Ungarn im Fokus der EU

Botschafter: „Orban testet Grenzen, aber …“

Ausland
01.05.2020 21:23

Der ungarische Botschafter in Österreich, Andor Nagy, hat Premier Viktor Orban und seine nationalkonservative Fidesz-Partei gegen Kritik aus der EU verteidigt. „Die Mehrheit muss nicht immer richtig liegen, das hat sich etwa in der Migrationsfrage gezeigt“, erklärte Nagy. „Er (Orban) testet Grenzen, aber überschreitet sie nicht.“

Wenn in Ungarn eine Bestimmung gegen die EU-Grundrechte verstoßen habe, sei sie immer zurückgezogen worden, so der Diplomat. Orban sei dann stets zu Kompromissen mit der EU-Kommission bereit gewesen. „Orban handelt aus seiner Sicht nicht irrational. Er versucht immer, und das zeichnet ihn in Europa aus, ganz nahe an der Wand entlangzufahren, manchmal vielleicht zu nahe. Er testet Grenzen aus, aber wenn er an der Grenze ankommt, zieht er zurück“, wurde Nagy im Interview mit der „Wiener Zeitung“ zitiert.

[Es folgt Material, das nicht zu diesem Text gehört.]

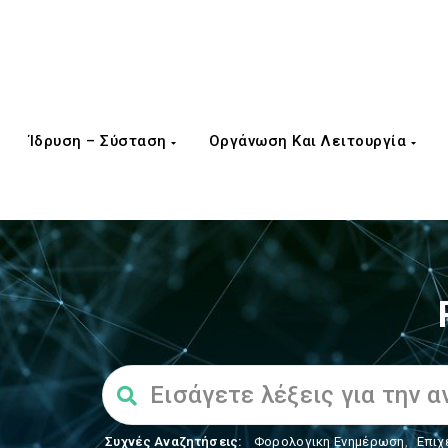
Ίδρυση – Σύσταση
Οργάνωση Και Λειτουργία
Συχνές Αναζητήσεις:
Φορολογικη Ενημέρωση
,
Επιχ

Migranten an der serbisch-ungarischen Grenze (Bild: EPA)
Migranten an der serbisch-ungarischen Grenze

Kritik an Anti-EU-Slogans
Den Vorwurf, dass Orban zwar Gelder aus Brüssel akzeptiere, aber in Ungarn mit Anti-EU-Slogans Stimmung mache, sah Nagy gelassen: „Ungarn zählt zu den vier größten Netto-Empfängern, das ist richtig. Aber wir reden hier von Geldern aus dem Kohäsionsfonds, und diese Mittel betrachten wir nicht als Geschenk. Mit dem EU-Beitritt 2004 haben wir unseren Markt für ausländische Unternehmen geöffnet. Studien zeigen, dass der Profittransfer internationaler Unternehmen aus Ungarn heraus mindestens das Doppelte der EU-Förderungen beträgt. 80 Prozent der EU-Transfers fließt also über die ausländischen Firmen zurück in die Staaten der Nettozahler.“

März 2019: Ein Fidesz-Plakat mit dem ungarischstämmigen US-Investor George Soros und dem damaligen EU-Kommissionspräsident Juncker, das nahelegt, diese würden gezielt Migrationsströme Richtung Europa steuern (Bild: APA/AFP/Attila Kisbenedek)
März 2019: Ein Fidesz-Plakat mit dem ungarischstämmigen US-Investor George Soros und dem damaligen EU-Kommissionspräsident Juncker, das nahelegt, diese würden gezielt Migrationsströme Richtung Europa steuern

EU geht nicht gegen umstrittenes Notstandsgesetz vor
Orban hatte in seinem Kampf gegen die EU-Behörden zuletzt einen Teilerfolg erzielt: Gegen das umstrittene Corona-Notstandsgesetz wird Brüssel nicht vorgehen. Doch laufen Vertragsverletzungsverfahren wegen Eingriffen der Regierungen in die Notenbank, die Justiz und die Datenschutzbehörde. Auch die Mitgliedschaft von Orbans Fidesz-Partei in der EVP, der größten Fraktion im EU-Parlament, steht auf der Kippe.

Andor Nagy (57) ist seit 2018 Botschafter Ungarns in Österreich, zuvor war er in dieser Rolle in Israel akkreditiert. Der Jurist war auch Mandatar der Regierungspartei Fidesz.